Some portions of the detailed description are presented in terms of algorithms and symbolic representations of operations on data bits within a computer memory. These algorithmic descriptions and representations are the means used by those skilled in the data processing arts to most effectively convey the substance of their work to others skilled in the art. An algorithm is, here and generally, conceived to be a self-consistent sequence of operations leading to a desired result. The operations are those requiring physical manipulations of physical quantities. Usually, though not necessarily, these quantities take the form of electrical or magnetic signals capable of being stored, transferred, combined, compared and otherwise manipulated. It has proven convenient at times, principally for reasons of common usage, to refer to these signals as bits, values, elements, symbols, characters, terms, numbers or the like. The blocks described herein can be hardware, software, firmware or a combination thereof.

It should be borne in mind, however, that all of these and similar terms are to be associated with the appropriate physical quantities and are merely convenient labels applied to these quantities.
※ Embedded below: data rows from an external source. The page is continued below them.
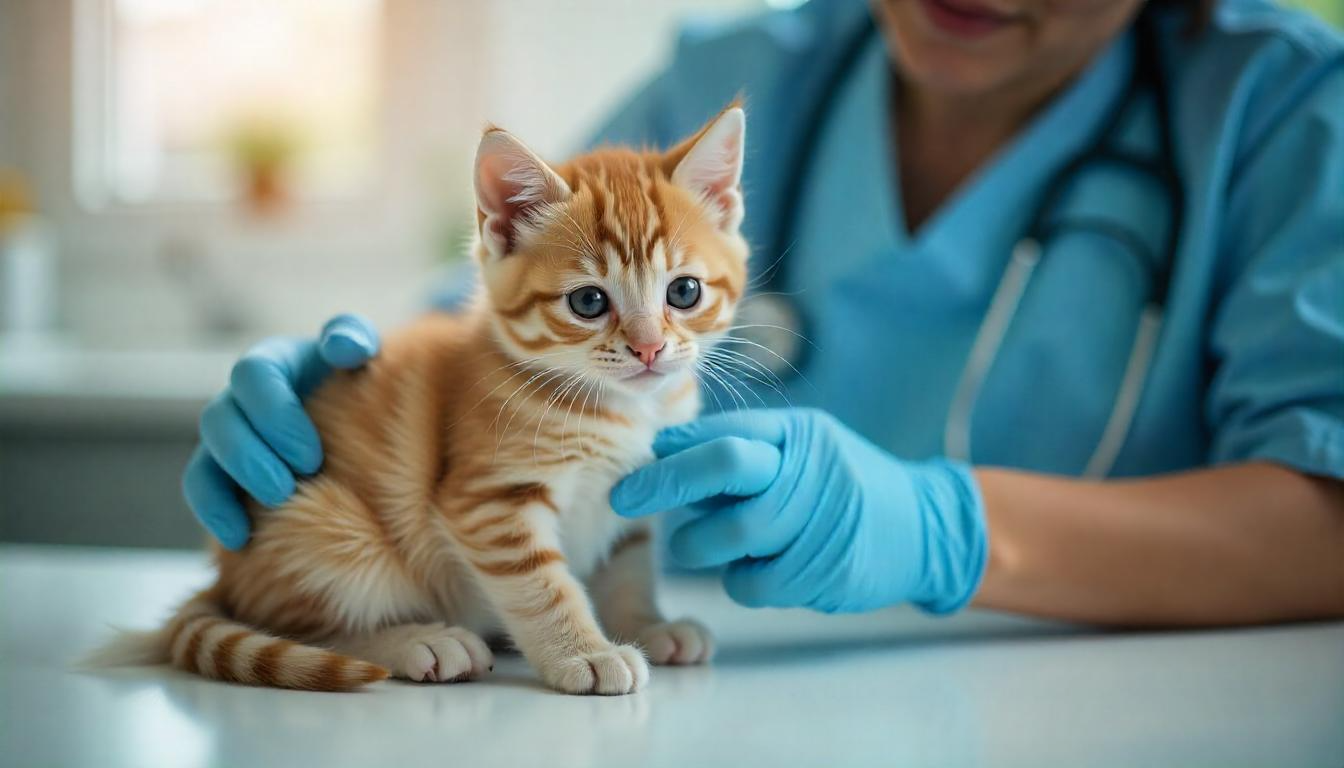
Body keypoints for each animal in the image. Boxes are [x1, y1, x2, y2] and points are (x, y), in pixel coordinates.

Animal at [89, 106, 752, 699]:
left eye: (684, 292)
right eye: (588, 303)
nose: (649, 348)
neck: (620, 410)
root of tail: (226, 577)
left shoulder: (632, 498)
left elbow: (629, 571)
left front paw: (648, 626)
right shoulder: (486, 501)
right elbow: (542, 584)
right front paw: (584, 653)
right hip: (329, 532)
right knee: (301, 628)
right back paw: (418, 641)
Unless specifically stated otherwise as apparent from the above discussion, it is appreciated that throughout the description, discussions utilizing terms such as “defining,” “receiving,” “determining,” “issuing,” “linking,” “associating,” “obtaining,” “authenticating,” “prohibiting,” “executing,” “requesting,” “communicating,” or the like, refer to the actions and processes of a computing system, or similar electronic computing device, that manipulates and transforms data represented as physical (e.g., electronic) quantities within the computing system's registers and memories into other data similarly represented as physical quantities within the computing system memories or registers or other such information storage, transmission or display devices.

The words “example” or “exemplary” are used herein to mean serving as an example, instance or illustration. Any aspect or design described herein as “example’ or “exemplary” is not necessarily to be construed as preferred or advantageous over other aspects or designs. Rather, use of the words “example” or “exemplary” is intended to present concepts in a concrete fashion. As used in this application, the term “or” is intended to mean an inclusive “or” rather than an exclusive “or.” That is, unless specified otherwise, or clear from context, “X includes A or B” is intended to mean any of the natural inclusive permutations. That is, if X includes A; X includes B; or X includes both A and B, then “X includes A or B” is satisfied under any of the foregoing instances. In addition, the articles “a” and “an” as used in this application and the appended claims should generally be construed to mean “one or more” unless specified otherwise or clear from context to be directed to a singular form. Moreover, use of the term “an implementation” or “one implementation” or “an implementation” or “one implementation” throughout is not intended to mean the same implementation or implementation unless described as such. Also, the terms “first,” “second,” “third,” “fourth,” etc. as used herein are meant as labels to distinguish among different elements and may not necessarily have an ordinal meaning according to their numerical designation.